24 neue Pulsare in alten Radiodaten entdeckt
Redaktion
/ Pressemitteilung der MPI für Gravitationsphysik und Radioastronomie astronews.com
30. August 2013
Mithilfe eines neuen Analyseverfahrens und der Unterstützung
der Teilnehmer des Projekts Einstein@home ist es Astronomen gelungen, in schon
mehrfach durchsuchten Daten des Parkes-Radioteleskops 24 Pulsare zu
entdecken, die bislang übersehen worden waren. Unter den Neuentdeckungen
befinden sich auch einige relativ seltene Exemplare, die für die Astronomen von
besonderem Wert sind.

Mit Einstein@Home und einem neuen
Analyseverfahren entdeckten Astronomen nun 24
neue Pulsare.
Bild: NASA |
Neuer Erfolg für das Projekt Einstein@Home: Durch die geballte Rechenkraft
von 200.000 Privatrechnern konnte ein internationales Team um Forscher der
Max-Planck-Institute für Gravitationsphysik und für Radioastronomie in
Archivdaten des Parkes-Radioteleskops in Australien dank neuartigen
Analysemethoden 24 Pulsare aufspüren.
"Unsere Suche war nur dank der großen Rechenkraft möglich, die uns die
Einstein@Home-Freiwilligen zur Verfügung gestellt haben", so Benjamin Knispel,
wissenschaftlicher Mitarbeiter am Max-Planck-Institut für Gravitationsphysik
(Albert-Einstein-Institut/AEI) in Hannover und Erstautor der Veröffentlichung,
die jetzt in der Fachzeitschrift The Astrophysical Journal erschienen
ist. "Durch die Beteiligung der Öffentlichkeit haben wir in der Milchstraße 24
neue Pulsare entdeckt, die zuvor übersehen wurden, einige davon besonders
interessante Exemplare."
▬▬▬
### AUFGABEN
a) Welche Orte nennt der Artikel über die neuen Pulsare? Gemeint sind Länder, Städte und Galaxien.
b) Schreibe den Artikel über die 24 neuen Pulsare im Anschluss an das Zitat von Benjamin Knispel weiter.

(Quelleinträge)
▬▬▬
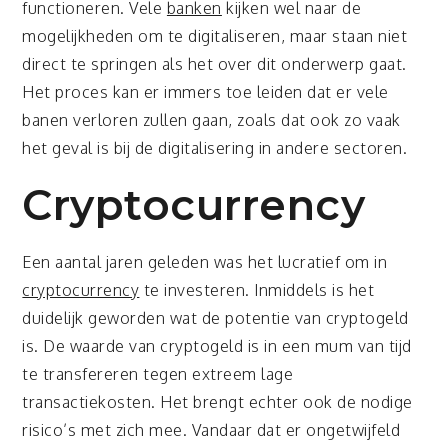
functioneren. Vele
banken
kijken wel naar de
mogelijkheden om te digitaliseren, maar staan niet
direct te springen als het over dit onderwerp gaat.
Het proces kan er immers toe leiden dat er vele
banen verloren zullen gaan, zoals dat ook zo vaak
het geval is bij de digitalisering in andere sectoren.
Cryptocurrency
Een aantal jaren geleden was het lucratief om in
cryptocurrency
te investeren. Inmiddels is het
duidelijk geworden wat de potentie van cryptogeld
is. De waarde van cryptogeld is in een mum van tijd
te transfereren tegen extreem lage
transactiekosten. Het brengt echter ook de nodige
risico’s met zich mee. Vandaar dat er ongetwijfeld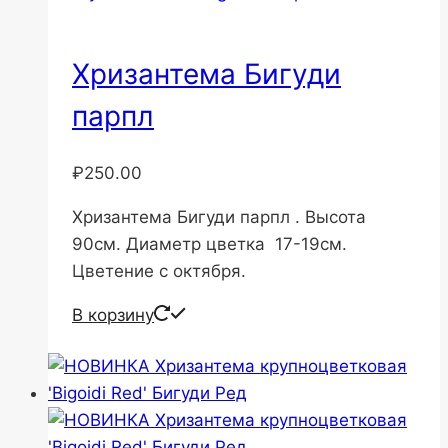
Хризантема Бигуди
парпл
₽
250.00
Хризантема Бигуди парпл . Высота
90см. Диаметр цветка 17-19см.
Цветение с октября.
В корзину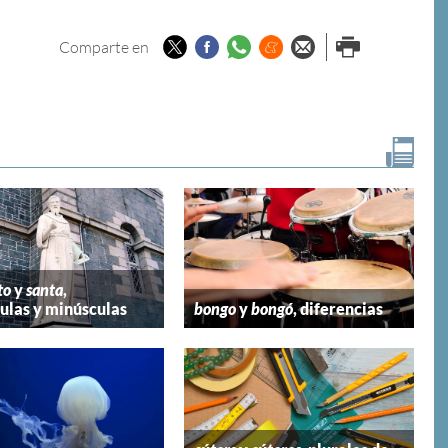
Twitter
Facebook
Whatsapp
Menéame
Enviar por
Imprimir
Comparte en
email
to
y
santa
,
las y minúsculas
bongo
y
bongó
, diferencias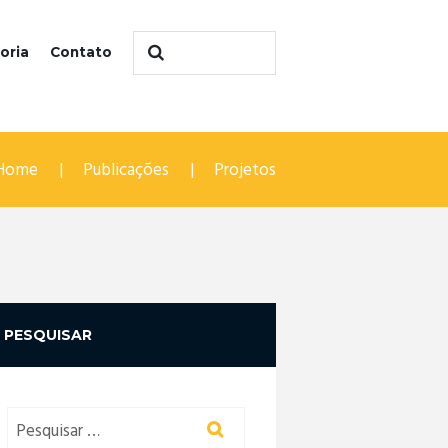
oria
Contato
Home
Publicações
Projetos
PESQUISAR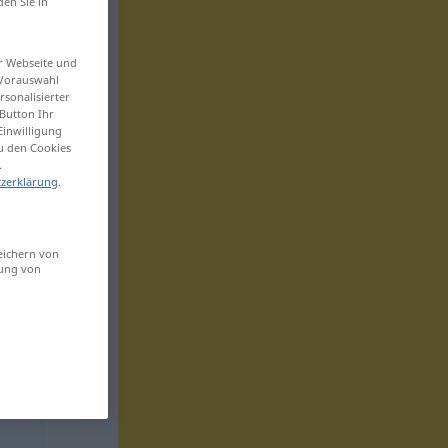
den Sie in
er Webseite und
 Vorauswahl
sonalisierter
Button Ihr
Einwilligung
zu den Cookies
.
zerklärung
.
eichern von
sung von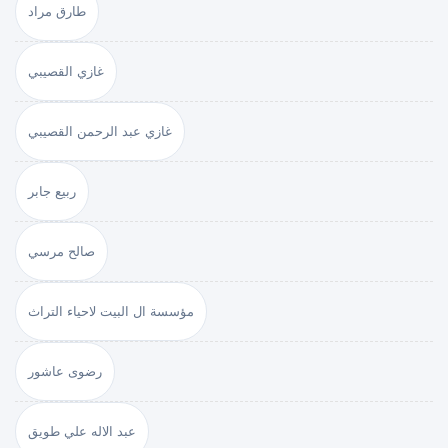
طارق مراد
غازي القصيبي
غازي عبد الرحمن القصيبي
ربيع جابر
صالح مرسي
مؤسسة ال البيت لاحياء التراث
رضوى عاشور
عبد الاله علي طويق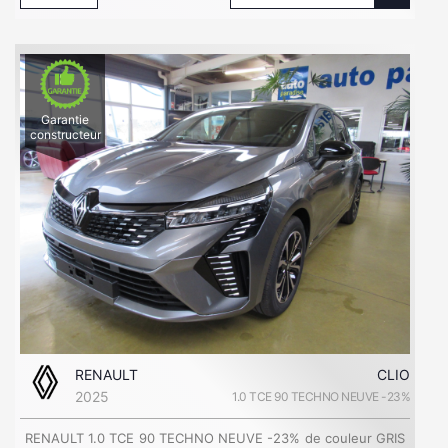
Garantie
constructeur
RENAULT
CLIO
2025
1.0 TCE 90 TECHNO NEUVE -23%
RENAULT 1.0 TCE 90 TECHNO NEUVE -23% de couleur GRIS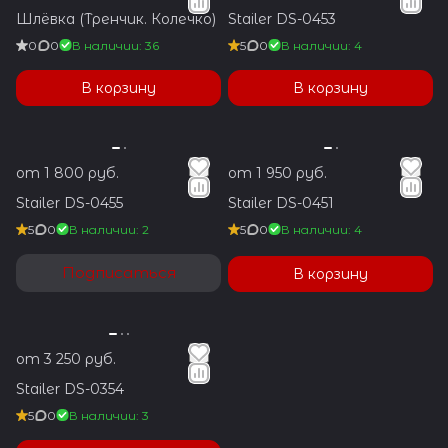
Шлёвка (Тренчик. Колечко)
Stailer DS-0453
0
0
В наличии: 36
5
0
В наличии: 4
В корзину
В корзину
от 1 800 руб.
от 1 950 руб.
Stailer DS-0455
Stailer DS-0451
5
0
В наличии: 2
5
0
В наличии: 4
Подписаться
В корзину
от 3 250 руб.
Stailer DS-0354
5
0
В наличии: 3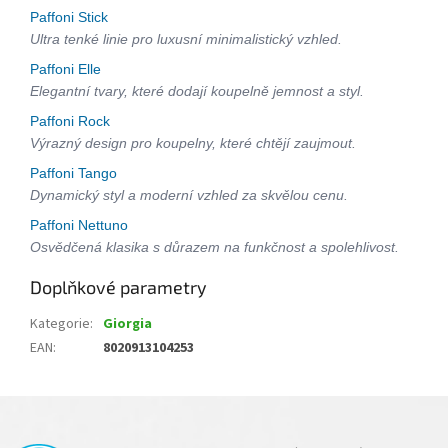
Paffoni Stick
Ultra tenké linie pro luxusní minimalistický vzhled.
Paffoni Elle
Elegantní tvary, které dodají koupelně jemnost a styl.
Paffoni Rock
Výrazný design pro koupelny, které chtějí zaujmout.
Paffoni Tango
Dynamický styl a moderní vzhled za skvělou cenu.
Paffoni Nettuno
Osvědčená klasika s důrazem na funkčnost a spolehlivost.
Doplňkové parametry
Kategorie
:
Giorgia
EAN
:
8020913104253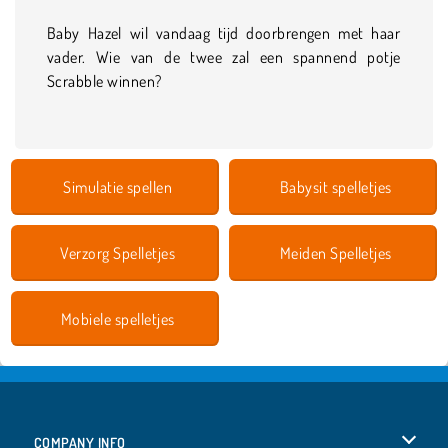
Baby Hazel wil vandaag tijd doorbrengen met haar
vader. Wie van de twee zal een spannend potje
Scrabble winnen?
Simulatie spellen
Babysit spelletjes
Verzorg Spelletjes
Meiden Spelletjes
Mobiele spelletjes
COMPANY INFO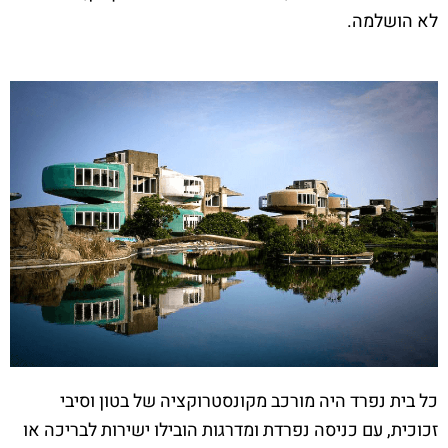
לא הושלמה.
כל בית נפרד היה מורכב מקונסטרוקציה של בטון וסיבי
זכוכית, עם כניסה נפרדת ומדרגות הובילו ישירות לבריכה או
▬▬▬
### LÖSUNGEN
a) Australien, Hannover, Milchstraße

b)
Pulsare sind die Überreste von Explosionen massereicher Sterne. Die stark
magnetisierten und extrem dichten Neutronensterne rotieren schnell um die eigene
Achse und strahlen entlang der Magnetfeldachse kegelförmig Radiowellen ab -
ähnlich dem Scheinwerfer eines Leuchtturms. Trifft dieser Radiowellenkegel die
Erde, lässt sich der Pulsar beobachten.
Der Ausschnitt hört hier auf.